◆ Required work ◆
Whenever a line in the entries includes the word "Toilette", copy that line out.
--- Data shown Enclosed Below ---
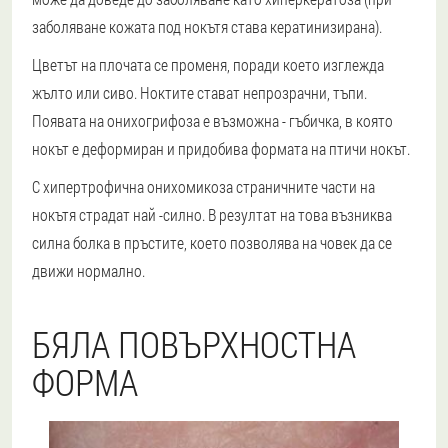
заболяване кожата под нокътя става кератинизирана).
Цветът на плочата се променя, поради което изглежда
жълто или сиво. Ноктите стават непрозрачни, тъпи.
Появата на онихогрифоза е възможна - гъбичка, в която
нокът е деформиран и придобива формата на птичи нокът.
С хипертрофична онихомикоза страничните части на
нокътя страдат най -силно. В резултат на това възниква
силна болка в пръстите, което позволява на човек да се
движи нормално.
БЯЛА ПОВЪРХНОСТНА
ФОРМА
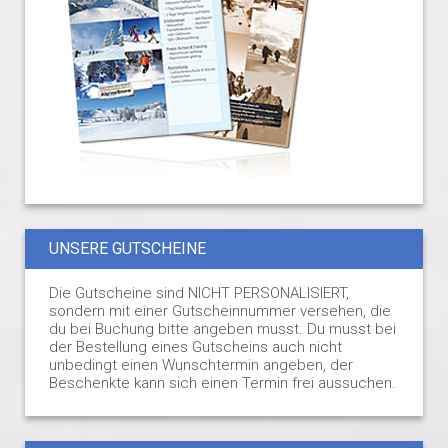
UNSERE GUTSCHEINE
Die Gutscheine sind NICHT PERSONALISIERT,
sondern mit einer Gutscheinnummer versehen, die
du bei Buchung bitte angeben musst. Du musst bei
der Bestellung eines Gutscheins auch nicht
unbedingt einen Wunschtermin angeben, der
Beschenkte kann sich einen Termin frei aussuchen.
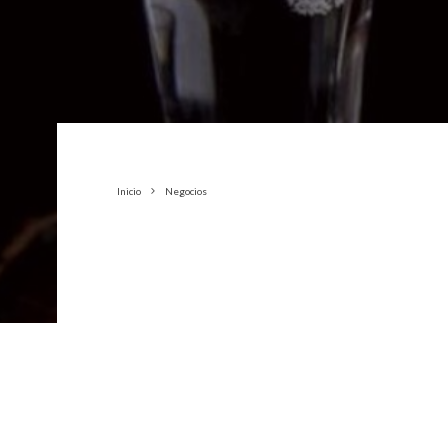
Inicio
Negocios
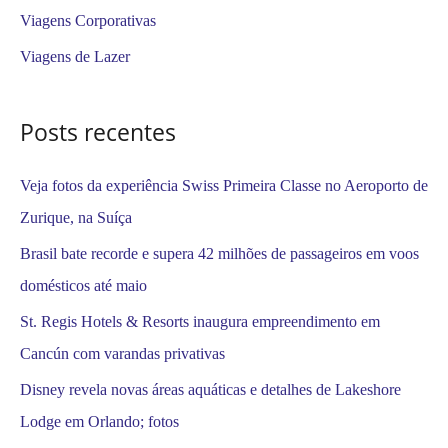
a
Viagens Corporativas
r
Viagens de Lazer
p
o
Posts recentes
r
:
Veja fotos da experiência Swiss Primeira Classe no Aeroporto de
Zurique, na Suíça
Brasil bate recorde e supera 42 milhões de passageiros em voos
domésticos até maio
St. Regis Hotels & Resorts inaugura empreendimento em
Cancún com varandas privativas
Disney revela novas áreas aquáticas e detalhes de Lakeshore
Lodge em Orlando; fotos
--- End of Enclosed Data shown ---
--- Data shown Enclosed Below ---
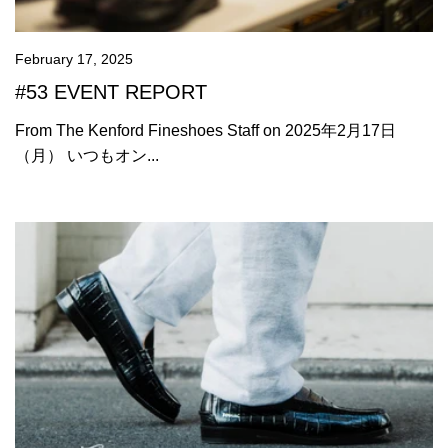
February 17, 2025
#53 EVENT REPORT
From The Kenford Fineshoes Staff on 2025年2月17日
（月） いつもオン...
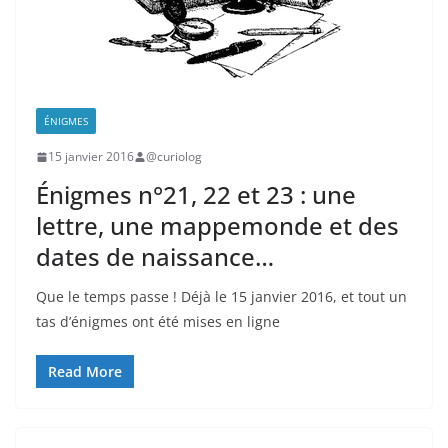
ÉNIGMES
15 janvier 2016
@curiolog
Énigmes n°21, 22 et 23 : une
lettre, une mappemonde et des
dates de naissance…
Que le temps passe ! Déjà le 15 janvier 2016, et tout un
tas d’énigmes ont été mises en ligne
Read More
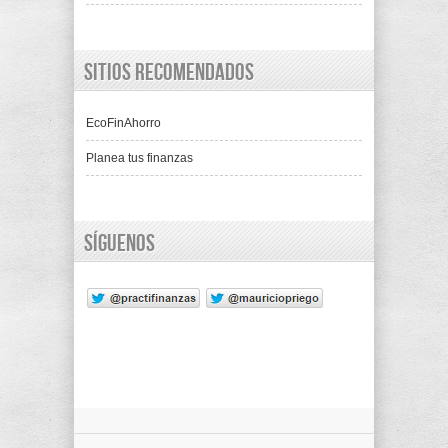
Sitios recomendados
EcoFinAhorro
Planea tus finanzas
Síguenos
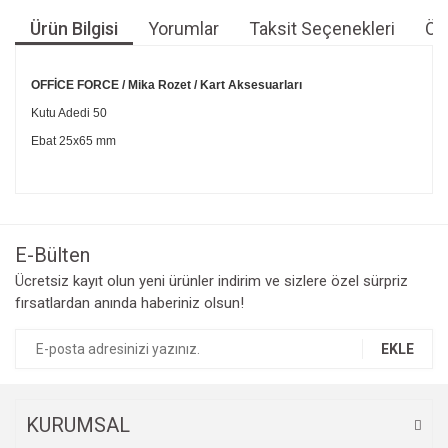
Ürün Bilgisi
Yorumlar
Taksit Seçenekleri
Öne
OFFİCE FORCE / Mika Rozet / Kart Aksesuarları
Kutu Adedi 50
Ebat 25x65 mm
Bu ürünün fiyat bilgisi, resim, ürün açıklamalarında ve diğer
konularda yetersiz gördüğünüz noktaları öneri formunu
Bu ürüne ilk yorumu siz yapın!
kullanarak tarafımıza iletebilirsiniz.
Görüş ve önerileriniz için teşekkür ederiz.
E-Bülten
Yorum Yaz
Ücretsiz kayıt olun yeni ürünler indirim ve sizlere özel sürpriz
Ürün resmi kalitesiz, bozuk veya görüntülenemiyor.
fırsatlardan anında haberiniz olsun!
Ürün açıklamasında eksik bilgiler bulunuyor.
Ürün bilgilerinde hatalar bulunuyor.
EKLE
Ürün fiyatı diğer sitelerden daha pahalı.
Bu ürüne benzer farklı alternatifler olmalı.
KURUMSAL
--- End of Enclosed Data shown ---
--- Data shown Enclosed Below ---
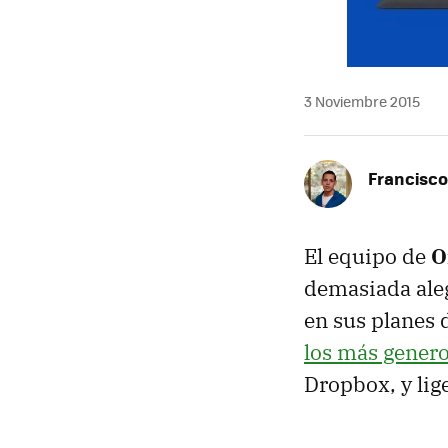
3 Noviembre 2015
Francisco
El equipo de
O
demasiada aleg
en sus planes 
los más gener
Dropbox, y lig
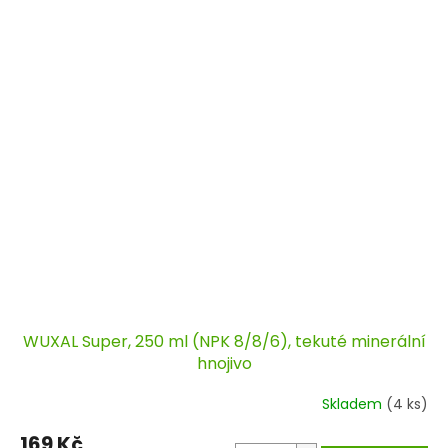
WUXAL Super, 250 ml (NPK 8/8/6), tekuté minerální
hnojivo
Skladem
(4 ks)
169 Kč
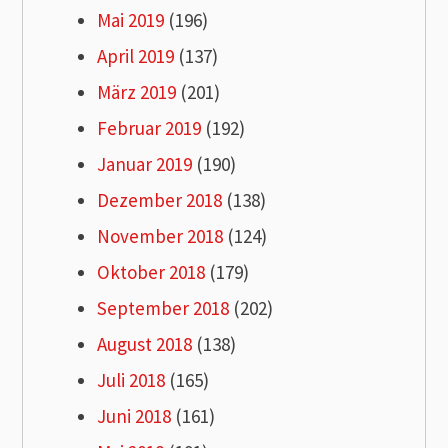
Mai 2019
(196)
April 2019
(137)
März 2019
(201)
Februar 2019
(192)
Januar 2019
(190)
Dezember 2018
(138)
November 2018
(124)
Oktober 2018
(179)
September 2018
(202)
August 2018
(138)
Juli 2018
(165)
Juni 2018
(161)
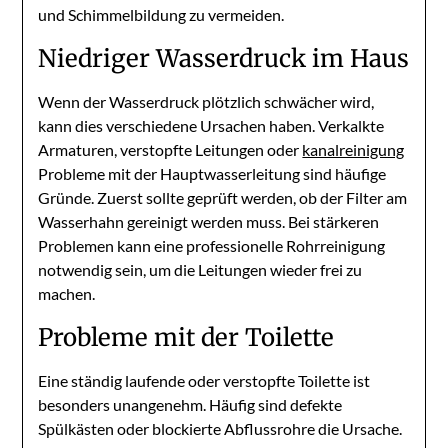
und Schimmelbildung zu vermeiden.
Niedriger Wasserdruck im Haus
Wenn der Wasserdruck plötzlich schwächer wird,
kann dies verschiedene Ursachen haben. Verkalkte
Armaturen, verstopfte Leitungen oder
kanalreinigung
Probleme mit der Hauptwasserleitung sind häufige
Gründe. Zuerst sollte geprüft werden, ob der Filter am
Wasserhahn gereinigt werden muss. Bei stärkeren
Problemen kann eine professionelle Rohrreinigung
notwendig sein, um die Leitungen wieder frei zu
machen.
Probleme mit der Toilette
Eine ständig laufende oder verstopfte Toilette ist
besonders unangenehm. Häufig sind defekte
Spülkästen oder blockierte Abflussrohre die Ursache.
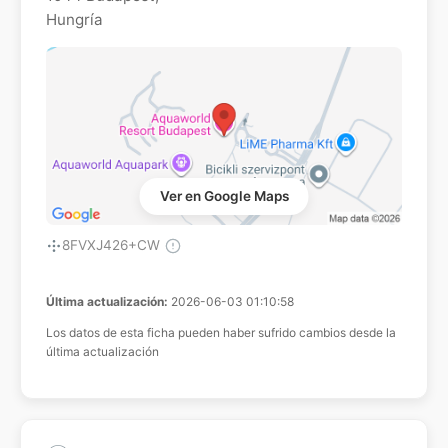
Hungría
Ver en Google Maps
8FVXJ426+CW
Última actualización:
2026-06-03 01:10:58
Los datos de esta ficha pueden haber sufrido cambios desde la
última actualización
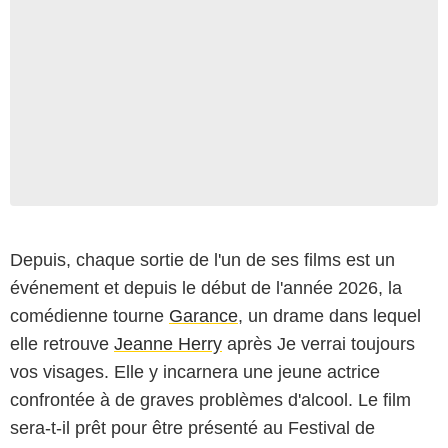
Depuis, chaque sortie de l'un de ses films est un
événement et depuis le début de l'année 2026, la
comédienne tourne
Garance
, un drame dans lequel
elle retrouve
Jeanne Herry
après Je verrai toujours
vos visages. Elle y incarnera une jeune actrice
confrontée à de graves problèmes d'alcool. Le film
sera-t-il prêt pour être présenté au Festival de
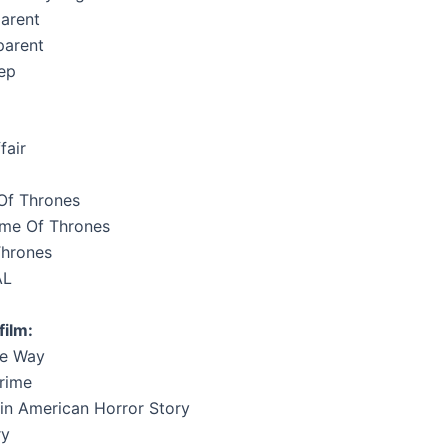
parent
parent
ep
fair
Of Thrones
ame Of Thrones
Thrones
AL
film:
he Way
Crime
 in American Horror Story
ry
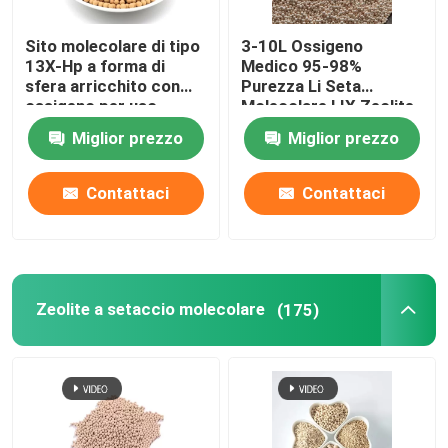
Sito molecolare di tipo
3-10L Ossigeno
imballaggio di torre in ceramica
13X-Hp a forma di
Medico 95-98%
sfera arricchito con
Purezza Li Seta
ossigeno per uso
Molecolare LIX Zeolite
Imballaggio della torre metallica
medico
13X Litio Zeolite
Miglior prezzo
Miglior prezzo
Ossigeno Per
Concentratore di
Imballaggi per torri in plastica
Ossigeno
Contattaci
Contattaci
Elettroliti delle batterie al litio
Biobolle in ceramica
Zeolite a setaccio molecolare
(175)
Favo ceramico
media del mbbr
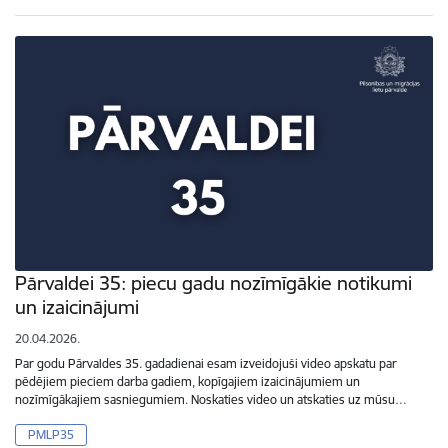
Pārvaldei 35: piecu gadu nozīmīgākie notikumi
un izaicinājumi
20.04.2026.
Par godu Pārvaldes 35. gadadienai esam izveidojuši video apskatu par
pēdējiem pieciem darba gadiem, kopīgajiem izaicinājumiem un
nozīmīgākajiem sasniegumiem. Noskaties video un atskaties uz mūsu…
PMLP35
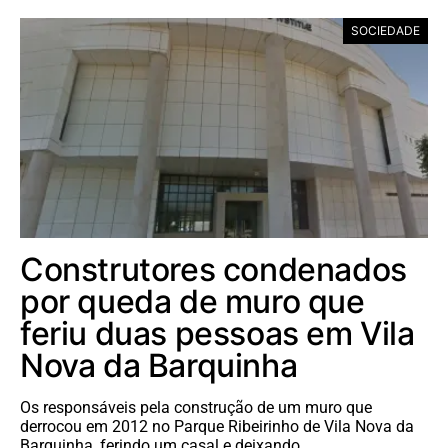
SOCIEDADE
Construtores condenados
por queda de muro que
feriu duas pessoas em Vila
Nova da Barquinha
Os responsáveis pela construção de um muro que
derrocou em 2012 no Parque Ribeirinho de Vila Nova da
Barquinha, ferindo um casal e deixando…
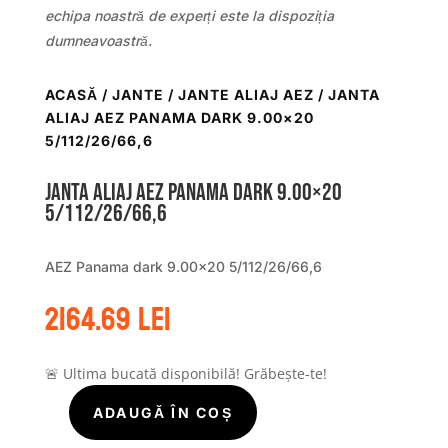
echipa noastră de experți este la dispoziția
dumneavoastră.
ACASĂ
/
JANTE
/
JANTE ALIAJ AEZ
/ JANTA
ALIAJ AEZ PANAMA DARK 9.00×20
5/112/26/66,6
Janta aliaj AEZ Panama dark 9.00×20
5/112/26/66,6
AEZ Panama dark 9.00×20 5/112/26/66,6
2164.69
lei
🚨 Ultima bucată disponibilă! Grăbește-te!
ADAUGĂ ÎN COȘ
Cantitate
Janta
--- End of Enclosed Data shown ---
◆ Answer to this task ◆
Probleme mit der Toilette
Eine ständig laufende oder verstopfte Toilette ist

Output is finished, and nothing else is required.